### [Text shown]
I remember the first time I ever saw The Evil Dead. I was in my early teens, and my folks had gone on holiday leaving me home alone. I scared myself so much that I stayed awake the entire night with every light in the house switched on. Apart from an early encounter with An American Werewolf in London, that was my first experience of being absolutely shit scared by a film. During subsequent viewings, I learned to appreciate the crude humour as well as other aspects like the kick-ass script and innovative cinematography. But that first time, it was all about pure, unadulterated fear. I was absolutely terrified, and traumatised for weeks afterwards. At that tender age, I had no idea a piece of art could stir such visceral emotions. It was epic.

If I had to pin down the single most frightening aspect of the whole movie, it would be the trapdoor to the cellar. As innocuous as it probably sounds if you haven’t seen the movie, it still gives me chills thinking about it now. In my fevered imagination it came to represent the thin barrier between good and evil, or life and death. I’d love to live off-grid in a secluded log cabin in the woods. But if it has a trap door to the cellar, you can fucking keep it.

Wait a minute, I’m getting ahead of myself. Let’s rewind a little. If you haven’t seen it, (why?), The Evil Dead goes something like this…

Five college students go on vacation to a secluded log cabin in the woods. You know they’re going to have sex and take drugs, which is bad, obvs, so you know some terrible shit is going to befall them. As I mentioned, the cabin has a trapdoor leading to the cellar. You can probably attach any one of a dozen metaphor to not just the trapdoor, but the cellar. It could represent hell (the underworld), the subconscious mind, or any number of other things. But for the sake of argument, let’s just call it what it is. It’s a trapdoor. And as you can probably tell by the way I’m still obsessing over it, it scarred me for life.

### [Given instruction a]
Count the lines in the records that contain the string "family", with case significant, and give only that number.
The text and the records come from unrelated sources.

### [Dataset entries]
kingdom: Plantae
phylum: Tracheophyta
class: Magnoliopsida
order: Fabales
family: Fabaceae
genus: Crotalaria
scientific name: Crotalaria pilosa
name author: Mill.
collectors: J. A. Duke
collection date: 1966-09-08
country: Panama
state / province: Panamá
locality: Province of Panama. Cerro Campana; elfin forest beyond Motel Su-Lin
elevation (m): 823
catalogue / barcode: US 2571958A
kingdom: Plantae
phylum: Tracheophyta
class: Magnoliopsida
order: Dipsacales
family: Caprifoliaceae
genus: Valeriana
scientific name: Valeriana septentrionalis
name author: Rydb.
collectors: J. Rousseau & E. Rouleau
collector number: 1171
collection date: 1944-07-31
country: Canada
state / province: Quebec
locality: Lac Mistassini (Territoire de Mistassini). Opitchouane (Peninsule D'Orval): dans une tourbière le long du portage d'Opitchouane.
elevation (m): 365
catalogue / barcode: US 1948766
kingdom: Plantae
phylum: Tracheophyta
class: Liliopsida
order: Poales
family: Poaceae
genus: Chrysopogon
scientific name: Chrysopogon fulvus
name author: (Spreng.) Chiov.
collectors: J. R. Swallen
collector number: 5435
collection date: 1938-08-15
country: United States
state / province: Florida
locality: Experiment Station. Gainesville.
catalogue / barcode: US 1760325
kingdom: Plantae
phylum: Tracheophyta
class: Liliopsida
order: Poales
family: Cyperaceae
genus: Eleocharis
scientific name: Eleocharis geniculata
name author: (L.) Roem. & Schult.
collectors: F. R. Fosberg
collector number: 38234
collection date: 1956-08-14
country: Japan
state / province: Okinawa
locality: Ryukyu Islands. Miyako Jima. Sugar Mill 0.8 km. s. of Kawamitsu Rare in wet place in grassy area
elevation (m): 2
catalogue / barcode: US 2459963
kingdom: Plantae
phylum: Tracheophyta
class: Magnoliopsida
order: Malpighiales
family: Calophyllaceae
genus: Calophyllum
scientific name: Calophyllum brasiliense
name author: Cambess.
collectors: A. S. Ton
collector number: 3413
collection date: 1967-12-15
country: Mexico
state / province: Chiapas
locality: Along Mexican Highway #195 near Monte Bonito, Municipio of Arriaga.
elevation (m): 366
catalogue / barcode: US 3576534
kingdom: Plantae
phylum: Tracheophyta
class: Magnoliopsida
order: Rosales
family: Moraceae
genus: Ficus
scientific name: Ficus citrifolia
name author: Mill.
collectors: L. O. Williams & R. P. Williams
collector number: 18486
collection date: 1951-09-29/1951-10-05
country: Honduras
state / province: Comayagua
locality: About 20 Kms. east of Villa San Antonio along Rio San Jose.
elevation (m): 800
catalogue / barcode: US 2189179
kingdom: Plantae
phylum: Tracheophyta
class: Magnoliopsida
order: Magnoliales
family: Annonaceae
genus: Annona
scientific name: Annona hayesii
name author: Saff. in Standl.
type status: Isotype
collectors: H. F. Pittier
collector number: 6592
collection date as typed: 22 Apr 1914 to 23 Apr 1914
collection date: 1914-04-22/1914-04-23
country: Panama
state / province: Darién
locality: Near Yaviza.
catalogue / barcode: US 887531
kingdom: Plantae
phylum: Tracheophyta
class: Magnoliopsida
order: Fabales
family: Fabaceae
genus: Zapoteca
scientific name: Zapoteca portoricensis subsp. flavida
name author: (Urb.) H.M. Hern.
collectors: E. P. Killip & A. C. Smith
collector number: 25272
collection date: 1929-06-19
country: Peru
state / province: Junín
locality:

### [Given instruction b]
Reproduce the passage of the Evil Dead text starting at "Five college students" and ending at "me for life.", switching "trapdoor" to "hatch".

### [Correct output a]
8

### [Correct output b]
Five college students go on vacation to a secluded log cabin in the woods. You know they’re going to have sex and take drugs, which is bad, obvs, so you know some terrible shit is going to befall them. As I mentioned, the cabin has a hatch leading to the cellar. You can probably attach any one of a dozen metaphor to not just the hatch, but the cellar. It could represent hell (the underworld), the subconscious mind, or any number of other things. But for the sake of argument, let’s just call it what it is. It’s a hatch. And as you can probably tell by the way I’m still obsessing over it, it scarred me for life.